Welcome to our 2020 Red Sox in Review series. This is, as you can probably guess, where we will be reviewing all of the players who made at least a modest impact on the Red Sox in 2020. Every week day we’ll be deep diving into one player. For each edition we’ll describe the season in a sentence, look at the positives from the year as well as negatives, look back at our one big question from the season preview and look ahead to the 2021 season. We’ll be going in alphabetical order of the players on this list. You can look over that list and drop a name in the comments if you think I left anyone out who should be mentioned here. Got it? Good. Today we take a look at the 2020 season for Martín Pérez.
2020 in one sentence
Martín Pérez was originally signed to be a low-upside fifth starter, and though circumstances cast him in a grander role, he did ultimately live up to that originally-planned billing.
Pérez was legitimately solid in 2020, his first season with the Red Sox, with some good mixed with some bad. And while it may seem like a bit of a slight against the lefty to have his number one positive essentially be simply taking the mound every five days, but that was huge for the Red Sox. In fact, he was the only guy they had remotely close to a reliable presence on the mound. Nathan Eovaldi was better on a per-start basis, but Pérez was there every time out on a team that was desperate for even the illusion of stability. In fact, durability is one of the main reasons the team may be interested in bringing Pérez back for 2021, though that’s a conversation for later in this post. But in a 60-game season there are 12 five-man turns through the rotation — off days mess with that a bit, but for the sake of simplicity we’ll call it 12 turns — and Pérez made 12 starts. “Availability is the best ability” and all that.
It wasn’t just that he was there, though. Pérez did some good things on the mound, and most of them were building off the improvements he started to show in 2019. The big selling point for the southpaw’s signing last winter was that he had started inducing all of this weak contact and that his subpar results with Minnesota in 2019 were the result of bad luck and bad defense. Well, he did get better results this year and continued to allow that weak contact. According to Baseball Savant’s metrics regarding quality of contact, Pérez was in the top 10 percent of all pitchers in how often he allowed hard contact (defined by balls in play of at least 95 mph) while appearing in the top 15 percent of all of baseball in average exit velocity of all batted balls. There are some limitations to this kind of weak contact-oriented approach on the mound, but Pérez showed you can ride it to average results.
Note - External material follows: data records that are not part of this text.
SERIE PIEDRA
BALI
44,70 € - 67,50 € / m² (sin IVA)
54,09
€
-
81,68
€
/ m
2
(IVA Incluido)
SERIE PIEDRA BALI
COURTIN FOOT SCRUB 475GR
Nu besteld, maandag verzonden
Keeping in the theme of carrying over 2019 changes to 2020, Pérez also continued to lean heavily on his cutter, a pitch he started throwing for the first time in that 2019 campaign. And once again, it paid off in a big way. The lefty upped its usage a tad up to 32 percent, making it his most-used offering. And once again, opponents failed to do damage against it. By the end of the year he had allowed a .233 wOBA (on the same scale as OBP) against the cutter with an expected wOBA (based on quality of contact) not far behind at .282. As you can see, he did a great job of painting the glove-side corner with the pitch going in at the hands of right-handed opponents, which no doubt contributed to righties managing just a .321 wOBA against Pérez in 2020.
While Pérez was able to ride that weak contact to solid-average results — his park-adjusted ERA had him three percent better than league-average — his inability to control the strike zone puts a big cap on his ceiling. And specifically, the lack of swing-and-miss stuff can really come back to bite him, particularly in smaller samples. In 2020, Pérez ended the year striking out just under 18 percent of his opponents, and while that’s the second-highest rate of his career it is still about five percentage points lower than the league-average for starting pitchers in 2020.
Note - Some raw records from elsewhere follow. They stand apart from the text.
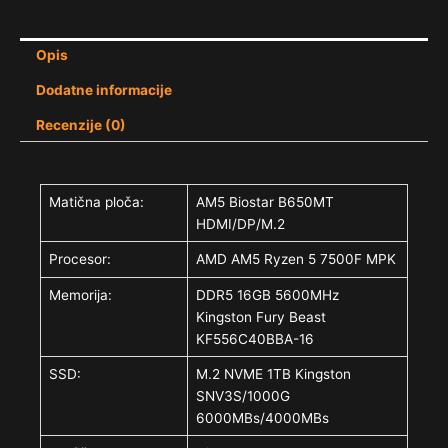
Opis
Dodatne informacije
Recenzije (0)
Matična ploča:
AM5 Biostar B650MT
HDMI/DP/M.2
Procesor:
AMD AM5 Ryzen 5 7500F MPK
Memorija:
DDR5 16GB 5600MHz
Kingston Fury Beast
KF556C40BBA-16
SSD:
M.2 NVME 1TB Kingston
SNV3S/1000G
6000MBs/4000MBs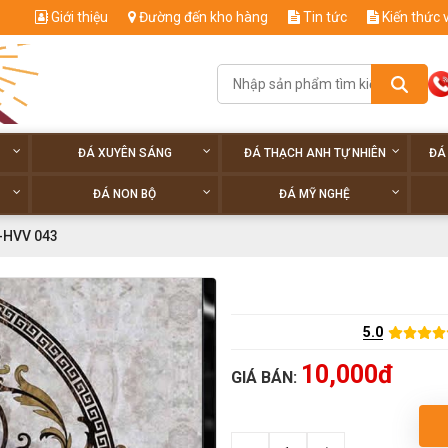
Giới thiệu
Đường đến kho hàng
Tin tức
Kiến thức 
ĐÁ XUYÊN SÁNG
ĐÁ THẠCH ANH TỰ NHIÊN
ĐÁ
ĐÁ NON BỘ
ĐÁ MỸ NGHỆ
-HVV 043
5.0
10,000đ
GIÁ BÁN: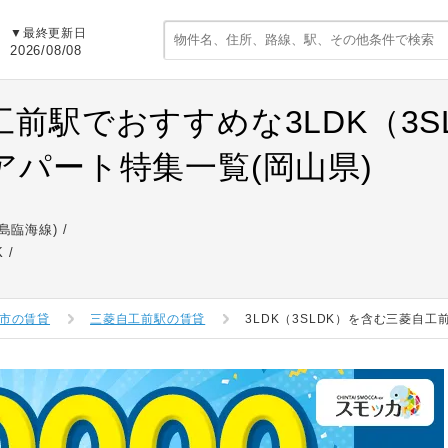
▼最終更新日
2026/08/08
工前駅でおすすめな3LDK（3S
アパート特集一覧(岡山県)
島臨海線)
K
市の賃貸
三菱自工前駅の賃貸
3LDK（3SLDK）を含む三菱自工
This was my main issue with Pérez coming into the year. Soft contact is great, but at the end of the day you are still leaving things up to luck and your defense on any ball in play. While there is more likelihood for an out the softer the contact, it’s still not nearly as effective as a strikeout, which is pretty much always an out. When you fail to miss bats, you open yourself up to that bad luck, and unless Pérez starts to miss more bats it’s hard to see much of a ceiling in ERA beyond what he did in 2020. Which, to be fair, you can do a lot worse than league-average starting pitchers who take the ball every five days.
To go along with the strikeout issues, Pérez also isn’t exactly a beacon of great control, walking nearly 11 percent of his opponents in 2020. He’s always had some issues with control, but this past year was actually the worst of his career on this front. Some of that could be due to some small sample noise, to be fair, but he also just failed to get batters to chase. Again per Baseball Savant, only 23 percent of his pitches out of the zone were swung at, down from 32 percent in 2019 and 30 percent for his career.
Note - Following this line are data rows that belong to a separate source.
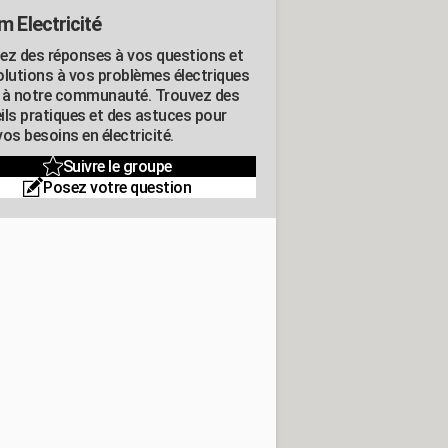
m Electricité
ez des réponses à vos questions et
olutions à vos problèmes électriques
 à notre communauté. Trouvez des
ils pratiques et des astuces pour
os besoins en électricité.
Suivre le groupe
Posez votre question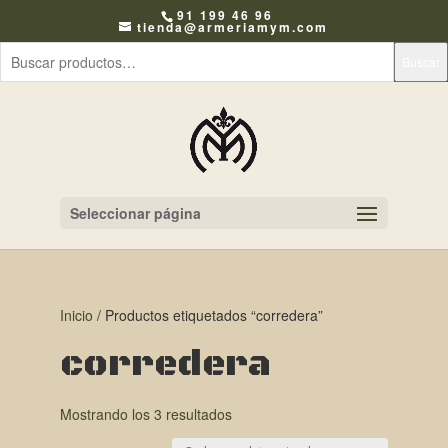
91 199 46 96
tienda@armeriamym.com
Buscar
Seleccionar página
Inicio
/ Productos etiquetados “corredera”
corredera
Mostrando los 3 resultados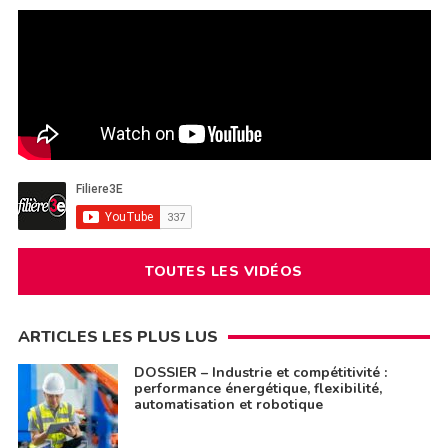
TOUTES LES VIDÉOS
ARTICLES LES PLUS LUS
DOSSIER – Industrie et compétitivité :
performance énergétique, flexibilité,
automatisation et robotique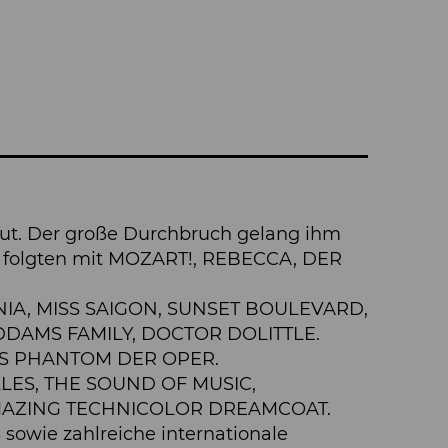
out. Der große Durchbruch gelang ihm
en folgten mit MOZART!, REBECCA, DER
MANIA, MISS SAIGON, SUNSET BOULEVARD,
ADDAMS FAMILY, DOCTOR DOLITTLE.
, DAS PHANTOM DER OPER.
LLES, THE SOUND OF MUSIC,
MAZING TECHNICOLOR DREAMCOAT.
wie zahlreiche internationale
For a guy whose two main pitches are a cutter and a changeup, both of which dip out of the zone at their best, he needs to get some chases to avoid high walk rates. And to add on to the strikeout issue, when you’re now adding free baserunners to this situation where you’re leaving a lot up to luck and defense, this is how you end up with long innings from time to time, which we did see from Pérez in 2020.
The Big Question
The idea behind this Big Question was building off those 2019 changes to transform in 2020. And as we discussed, he did ride those 2019 changes to a very solid season. That said, it wasn’t exactly a breakout campaign. It wasn’t a failure of a season by any means, but it wasn’t a slam dunk victory of a signing either.
Looking ahead to 2021
In one of the signs of how poor this market will be for players this winter, Pérez had his $6.25 million option declined by the team at the start of the offseason, making him a free agent. Given how solid and durable he was this past year, it seemed for some time that he’d have that picked up. There is a chance he could come back next season, as he seemed to enjoy his time here and by all accounts he fit in well with the clubhouse. If he does return, the hope would of course for him to be more properly cast in the back of the rotation where a 30-start season within five percent in either direction of league-average would be a win.